# [SOLVED] Where to unzip drivers?



## Default08 (Sep 7, 2008)

Hello, Im having problems with my wireless adapter (its a gigabyte GN-WP01GS) It is having slow unreliable signal and download speed problems. Am I installing the drivers right? it came in a .rar file containing a few .bins files, and a .cat .sys and .inf (attached pic of screenshot of rar file just in case it helps)


so i extracting them to windows/system32/drivers... is this correct, gigabytes website was absolutely no help! 

Thank you very much for your help in advance!


----------



## BCCOMP (Jul 9, 2007)

*Re: Where to unzip drivers?*

Hi,

This driver does not have a setup.exe file so you will have to install the driver manually.

Make a new folder in MY Documents and name it WLAN
Extract (Unzip) the driver to MY Documents\WLAN

This driver needs to be manually installed through the Device Manager (no setup.exe file)
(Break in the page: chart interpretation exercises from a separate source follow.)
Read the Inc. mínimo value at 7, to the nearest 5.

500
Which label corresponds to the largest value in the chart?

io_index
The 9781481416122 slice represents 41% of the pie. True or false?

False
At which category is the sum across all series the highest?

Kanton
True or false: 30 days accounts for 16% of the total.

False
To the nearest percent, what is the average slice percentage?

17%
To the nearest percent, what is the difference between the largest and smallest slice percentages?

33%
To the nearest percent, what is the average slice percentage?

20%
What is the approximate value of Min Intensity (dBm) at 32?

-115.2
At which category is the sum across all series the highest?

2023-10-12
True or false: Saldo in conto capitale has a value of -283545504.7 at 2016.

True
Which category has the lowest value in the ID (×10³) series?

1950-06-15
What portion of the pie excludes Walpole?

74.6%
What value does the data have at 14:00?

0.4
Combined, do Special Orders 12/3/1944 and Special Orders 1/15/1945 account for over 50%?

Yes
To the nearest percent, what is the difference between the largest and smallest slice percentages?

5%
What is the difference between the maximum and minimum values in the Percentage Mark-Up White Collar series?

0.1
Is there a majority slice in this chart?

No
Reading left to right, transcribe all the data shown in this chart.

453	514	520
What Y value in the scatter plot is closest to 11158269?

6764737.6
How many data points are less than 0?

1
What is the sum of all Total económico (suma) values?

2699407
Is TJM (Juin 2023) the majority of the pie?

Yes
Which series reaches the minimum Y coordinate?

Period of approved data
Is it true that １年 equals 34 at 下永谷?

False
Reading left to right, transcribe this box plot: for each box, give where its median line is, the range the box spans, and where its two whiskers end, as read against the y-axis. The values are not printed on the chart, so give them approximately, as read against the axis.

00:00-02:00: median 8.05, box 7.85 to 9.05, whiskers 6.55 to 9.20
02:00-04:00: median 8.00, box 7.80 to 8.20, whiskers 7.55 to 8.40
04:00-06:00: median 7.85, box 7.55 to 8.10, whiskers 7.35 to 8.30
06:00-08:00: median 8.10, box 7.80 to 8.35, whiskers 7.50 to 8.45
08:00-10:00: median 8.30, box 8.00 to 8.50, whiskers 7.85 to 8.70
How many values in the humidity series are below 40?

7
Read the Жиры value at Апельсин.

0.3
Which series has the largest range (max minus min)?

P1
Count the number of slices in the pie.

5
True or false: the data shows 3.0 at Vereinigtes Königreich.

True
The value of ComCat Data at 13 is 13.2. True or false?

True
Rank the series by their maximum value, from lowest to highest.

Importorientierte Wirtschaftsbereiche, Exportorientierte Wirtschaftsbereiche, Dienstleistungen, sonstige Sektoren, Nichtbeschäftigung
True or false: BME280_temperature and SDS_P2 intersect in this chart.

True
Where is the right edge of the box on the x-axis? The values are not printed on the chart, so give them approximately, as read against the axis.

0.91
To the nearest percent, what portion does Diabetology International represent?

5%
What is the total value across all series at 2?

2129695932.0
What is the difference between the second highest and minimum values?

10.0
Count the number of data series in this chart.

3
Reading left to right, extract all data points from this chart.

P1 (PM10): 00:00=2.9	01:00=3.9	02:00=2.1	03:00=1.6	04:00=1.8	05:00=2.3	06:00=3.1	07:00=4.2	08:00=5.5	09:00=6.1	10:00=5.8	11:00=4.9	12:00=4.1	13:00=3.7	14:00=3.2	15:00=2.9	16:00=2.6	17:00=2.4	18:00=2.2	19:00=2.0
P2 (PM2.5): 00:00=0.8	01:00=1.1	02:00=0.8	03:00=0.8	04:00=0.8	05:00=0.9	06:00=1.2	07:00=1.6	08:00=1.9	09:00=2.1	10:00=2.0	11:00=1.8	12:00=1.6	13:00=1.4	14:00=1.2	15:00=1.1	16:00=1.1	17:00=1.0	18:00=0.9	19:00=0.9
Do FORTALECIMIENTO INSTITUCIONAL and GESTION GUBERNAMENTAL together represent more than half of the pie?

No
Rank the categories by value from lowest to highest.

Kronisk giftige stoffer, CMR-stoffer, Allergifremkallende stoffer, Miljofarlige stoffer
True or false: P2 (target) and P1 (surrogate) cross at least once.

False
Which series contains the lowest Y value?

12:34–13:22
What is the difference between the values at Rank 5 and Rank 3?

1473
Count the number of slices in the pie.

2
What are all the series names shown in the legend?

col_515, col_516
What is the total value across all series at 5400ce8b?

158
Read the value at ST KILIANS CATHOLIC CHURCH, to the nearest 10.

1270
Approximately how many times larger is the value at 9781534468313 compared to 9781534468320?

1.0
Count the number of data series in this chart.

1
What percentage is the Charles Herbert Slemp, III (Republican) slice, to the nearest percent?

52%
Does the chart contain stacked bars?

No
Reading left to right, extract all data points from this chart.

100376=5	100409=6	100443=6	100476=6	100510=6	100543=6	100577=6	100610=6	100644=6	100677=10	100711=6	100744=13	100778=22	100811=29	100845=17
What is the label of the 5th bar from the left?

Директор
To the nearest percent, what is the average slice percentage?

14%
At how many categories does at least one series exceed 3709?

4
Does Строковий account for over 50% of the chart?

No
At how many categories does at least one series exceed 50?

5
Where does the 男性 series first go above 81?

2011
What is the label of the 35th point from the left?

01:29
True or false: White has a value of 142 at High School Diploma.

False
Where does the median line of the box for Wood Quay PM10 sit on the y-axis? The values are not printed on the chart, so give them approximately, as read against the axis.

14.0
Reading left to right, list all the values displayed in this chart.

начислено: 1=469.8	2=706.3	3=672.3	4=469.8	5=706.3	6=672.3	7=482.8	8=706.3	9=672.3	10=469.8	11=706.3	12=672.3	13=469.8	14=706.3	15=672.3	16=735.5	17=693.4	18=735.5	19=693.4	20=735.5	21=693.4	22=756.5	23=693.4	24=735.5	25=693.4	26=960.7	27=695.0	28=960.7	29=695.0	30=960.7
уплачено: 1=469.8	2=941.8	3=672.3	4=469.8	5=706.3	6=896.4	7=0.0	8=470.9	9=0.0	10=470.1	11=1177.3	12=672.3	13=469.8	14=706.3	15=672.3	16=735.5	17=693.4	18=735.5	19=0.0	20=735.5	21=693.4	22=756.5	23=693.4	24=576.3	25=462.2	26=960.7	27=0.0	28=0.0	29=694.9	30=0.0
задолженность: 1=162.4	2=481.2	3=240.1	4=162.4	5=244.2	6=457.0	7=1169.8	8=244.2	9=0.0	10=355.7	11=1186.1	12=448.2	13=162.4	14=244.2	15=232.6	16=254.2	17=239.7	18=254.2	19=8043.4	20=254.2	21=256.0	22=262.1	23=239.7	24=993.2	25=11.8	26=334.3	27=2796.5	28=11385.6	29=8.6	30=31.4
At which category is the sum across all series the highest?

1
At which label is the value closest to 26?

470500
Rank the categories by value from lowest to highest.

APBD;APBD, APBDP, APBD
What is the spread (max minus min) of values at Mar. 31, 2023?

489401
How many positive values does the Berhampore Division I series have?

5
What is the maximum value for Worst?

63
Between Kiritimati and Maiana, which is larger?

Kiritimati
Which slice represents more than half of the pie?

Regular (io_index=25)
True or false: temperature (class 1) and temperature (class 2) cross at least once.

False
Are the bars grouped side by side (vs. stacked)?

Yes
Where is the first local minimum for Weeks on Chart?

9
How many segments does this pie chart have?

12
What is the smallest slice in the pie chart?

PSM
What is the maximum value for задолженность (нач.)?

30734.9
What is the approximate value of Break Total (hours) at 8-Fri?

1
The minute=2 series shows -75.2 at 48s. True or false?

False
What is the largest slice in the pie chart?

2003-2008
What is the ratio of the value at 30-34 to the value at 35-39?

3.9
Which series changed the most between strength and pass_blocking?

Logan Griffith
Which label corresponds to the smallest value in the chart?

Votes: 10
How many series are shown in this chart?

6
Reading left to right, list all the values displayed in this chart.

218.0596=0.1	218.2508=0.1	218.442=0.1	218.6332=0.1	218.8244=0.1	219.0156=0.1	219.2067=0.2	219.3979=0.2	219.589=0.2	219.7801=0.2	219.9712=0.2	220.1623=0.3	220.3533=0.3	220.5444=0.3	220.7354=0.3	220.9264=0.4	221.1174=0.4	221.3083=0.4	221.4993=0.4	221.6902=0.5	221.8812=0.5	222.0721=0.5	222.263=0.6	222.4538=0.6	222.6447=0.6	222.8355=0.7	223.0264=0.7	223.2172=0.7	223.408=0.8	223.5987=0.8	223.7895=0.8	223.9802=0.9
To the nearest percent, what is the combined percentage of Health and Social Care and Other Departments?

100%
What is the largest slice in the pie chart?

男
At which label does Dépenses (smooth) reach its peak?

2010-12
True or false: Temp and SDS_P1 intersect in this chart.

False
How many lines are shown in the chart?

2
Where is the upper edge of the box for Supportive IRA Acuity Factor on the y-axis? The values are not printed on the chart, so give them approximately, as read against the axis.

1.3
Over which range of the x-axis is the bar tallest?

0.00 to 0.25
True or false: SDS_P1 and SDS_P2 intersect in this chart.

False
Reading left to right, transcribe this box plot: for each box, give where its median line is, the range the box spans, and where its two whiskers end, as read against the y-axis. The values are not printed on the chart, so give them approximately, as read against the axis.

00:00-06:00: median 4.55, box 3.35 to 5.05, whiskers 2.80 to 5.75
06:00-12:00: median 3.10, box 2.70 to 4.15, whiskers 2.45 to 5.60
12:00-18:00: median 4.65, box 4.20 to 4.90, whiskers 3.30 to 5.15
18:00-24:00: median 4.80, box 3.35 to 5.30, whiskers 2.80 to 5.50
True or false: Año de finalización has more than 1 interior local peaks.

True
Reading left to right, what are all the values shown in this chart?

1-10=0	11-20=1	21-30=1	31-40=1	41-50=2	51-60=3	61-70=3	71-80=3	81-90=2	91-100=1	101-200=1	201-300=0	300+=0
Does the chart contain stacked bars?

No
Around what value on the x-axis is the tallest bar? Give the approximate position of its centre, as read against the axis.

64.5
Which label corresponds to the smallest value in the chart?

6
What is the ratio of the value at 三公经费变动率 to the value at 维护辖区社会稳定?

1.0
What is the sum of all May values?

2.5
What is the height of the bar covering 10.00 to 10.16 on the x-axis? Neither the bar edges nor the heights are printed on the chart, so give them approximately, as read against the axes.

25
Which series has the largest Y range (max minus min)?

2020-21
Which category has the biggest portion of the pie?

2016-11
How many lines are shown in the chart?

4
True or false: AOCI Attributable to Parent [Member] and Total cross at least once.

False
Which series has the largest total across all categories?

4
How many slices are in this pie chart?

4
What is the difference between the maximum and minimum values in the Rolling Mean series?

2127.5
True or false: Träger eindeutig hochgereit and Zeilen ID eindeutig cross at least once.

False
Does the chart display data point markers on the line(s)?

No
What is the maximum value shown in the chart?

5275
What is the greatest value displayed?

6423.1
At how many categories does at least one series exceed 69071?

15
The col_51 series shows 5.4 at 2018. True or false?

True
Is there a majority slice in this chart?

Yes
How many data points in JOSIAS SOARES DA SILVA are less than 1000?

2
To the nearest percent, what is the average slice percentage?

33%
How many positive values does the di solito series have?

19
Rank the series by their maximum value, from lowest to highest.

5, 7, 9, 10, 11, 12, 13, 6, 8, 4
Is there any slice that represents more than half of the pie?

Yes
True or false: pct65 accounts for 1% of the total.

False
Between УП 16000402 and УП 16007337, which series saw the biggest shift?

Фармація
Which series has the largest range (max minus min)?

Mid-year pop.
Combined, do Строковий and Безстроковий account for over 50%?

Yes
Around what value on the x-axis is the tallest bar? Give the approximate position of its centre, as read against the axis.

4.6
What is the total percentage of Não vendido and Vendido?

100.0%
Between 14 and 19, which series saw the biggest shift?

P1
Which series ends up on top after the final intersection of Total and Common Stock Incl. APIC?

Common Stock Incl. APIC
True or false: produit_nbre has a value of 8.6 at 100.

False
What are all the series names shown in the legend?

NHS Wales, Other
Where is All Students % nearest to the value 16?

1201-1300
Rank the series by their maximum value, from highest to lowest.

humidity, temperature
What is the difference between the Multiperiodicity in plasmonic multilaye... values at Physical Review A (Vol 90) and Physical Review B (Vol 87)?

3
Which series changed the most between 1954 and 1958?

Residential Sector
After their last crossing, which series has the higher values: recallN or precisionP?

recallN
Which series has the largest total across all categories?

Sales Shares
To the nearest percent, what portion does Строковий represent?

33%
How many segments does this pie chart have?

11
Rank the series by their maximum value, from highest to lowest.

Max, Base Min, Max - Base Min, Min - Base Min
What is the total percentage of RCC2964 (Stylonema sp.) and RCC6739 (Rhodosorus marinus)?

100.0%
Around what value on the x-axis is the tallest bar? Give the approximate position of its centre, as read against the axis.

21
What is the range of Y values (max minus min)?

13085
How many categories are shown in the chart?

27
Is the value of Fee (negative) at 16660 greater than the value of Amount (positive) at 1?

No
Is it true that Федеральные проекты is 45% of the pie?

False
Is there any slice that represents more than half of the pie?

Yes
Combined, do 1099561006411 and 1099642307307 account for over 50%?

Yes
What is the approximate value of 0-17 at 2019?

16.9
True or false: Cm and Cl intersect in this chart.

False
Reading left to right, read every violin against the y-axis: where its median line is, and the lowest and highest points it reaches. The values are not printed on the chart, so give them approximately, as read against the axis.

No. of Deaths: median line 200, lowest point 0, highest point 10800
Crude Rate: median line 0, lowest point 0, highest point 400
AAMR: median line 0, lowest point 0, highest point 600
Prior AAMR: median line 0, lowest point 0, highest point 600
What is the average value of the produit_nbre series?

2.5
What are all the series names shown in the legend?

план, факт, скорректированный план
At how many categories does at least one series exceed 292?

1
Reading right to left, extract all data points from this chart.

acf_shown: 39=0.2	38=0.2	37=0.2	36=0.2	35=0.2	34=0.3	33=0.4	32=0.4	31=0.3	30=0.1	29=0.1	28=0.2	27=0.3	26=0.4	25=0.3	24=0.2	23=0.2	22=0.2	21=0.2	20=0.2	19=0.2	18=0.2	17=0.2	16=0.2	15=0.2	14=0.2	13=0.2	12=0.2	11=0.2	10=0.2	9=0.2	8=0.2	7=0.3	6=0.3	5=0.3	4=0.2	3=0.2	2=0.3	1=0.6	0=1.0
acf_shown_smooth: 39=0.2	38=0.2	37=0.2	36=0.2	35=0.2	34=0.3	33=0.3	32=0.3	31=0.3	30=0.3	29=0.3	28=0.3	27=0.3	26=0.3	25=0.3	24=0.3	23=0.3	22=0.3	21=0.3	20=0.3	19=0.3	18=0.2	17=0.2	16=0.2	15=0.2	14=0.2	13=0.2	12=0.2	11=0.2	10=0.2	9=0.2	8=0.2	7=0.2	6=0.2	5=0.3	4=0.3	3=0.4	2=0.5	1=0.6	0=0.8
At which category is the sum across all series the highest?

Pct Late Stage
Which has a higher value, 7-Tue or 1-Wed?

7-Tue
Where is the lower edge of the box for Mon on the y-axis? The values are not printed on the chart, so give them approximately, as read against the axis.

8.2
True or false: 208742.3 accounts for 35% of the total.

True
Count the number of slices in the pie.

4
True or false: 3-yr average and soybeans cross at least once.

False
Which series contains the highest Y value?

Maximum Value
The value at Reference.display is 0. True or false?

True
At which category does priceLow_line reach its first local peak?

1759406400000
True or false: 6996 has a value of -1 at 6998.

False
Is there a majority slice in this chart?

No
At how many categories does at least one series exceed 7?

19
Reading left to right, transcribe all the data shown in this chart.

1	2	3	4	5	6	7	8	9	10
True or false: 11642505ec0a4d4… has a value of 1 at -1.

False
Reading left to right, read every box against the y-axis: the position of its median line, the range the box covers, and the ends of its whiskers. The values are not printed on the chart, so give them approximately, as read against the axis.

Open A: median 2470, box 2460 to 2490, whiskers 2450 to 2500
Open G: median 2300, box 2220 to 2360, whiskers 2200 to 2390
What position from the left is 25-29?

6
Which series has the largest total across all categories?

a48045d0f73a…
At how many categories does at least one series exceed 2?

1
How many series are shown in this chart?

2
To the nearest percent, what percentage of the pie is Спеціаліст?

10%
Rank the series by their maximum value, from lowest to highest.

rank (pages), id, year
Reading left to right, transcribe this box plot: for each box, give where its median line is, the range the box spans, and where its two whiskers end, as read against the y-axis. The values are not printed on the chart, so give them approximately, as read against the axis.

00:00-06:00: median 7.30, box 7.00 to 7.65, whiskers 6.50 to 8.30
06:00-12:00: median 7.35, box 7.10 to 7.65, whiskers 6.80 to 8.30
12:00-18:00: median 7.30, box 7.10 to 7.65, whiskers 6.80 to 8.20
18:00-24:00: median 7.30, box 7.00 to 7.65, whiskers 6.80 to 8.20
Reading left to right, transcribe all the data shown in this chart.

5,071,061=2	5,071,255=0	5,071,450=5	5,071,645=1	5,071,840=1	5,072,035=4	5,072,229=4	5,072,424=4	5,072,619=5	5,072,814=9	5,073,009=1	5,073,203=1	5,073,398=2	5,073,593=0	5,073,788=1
To install the driver manually:
Go to the Device Manager
Right click on your wireless Lan driver>Update
Select: No, not this time
Select: Install from a list or specific location (Advanced)
Select: Include this location in the search
Select Browse and browse to the folder you extracted the driver to (MY Documents\WLAN).
XP should install the driver.

Bill


----------



## Default08 (Sep 7, 2008)

*Re: Where to unzip drivers?*

Thank you bill!


----------



## BCCOMP (Jul 9, 2007)

*Re: Where to unzip drivers?*

Did you get the driver installed OK?
Bill


----------



## Default08 (Sep 7, 2008)

*Re: Where to unzip drivers?*

Yes it did. I appreciate the help greatly!


----------



## BCCOMP (Jul 9, 2007)

*Re: Where to unzip drivers?*

Hi,
Anytime, thats what were here for.
Glad to hear it worked out for you.
Thanks for letting us know.

Bill


----------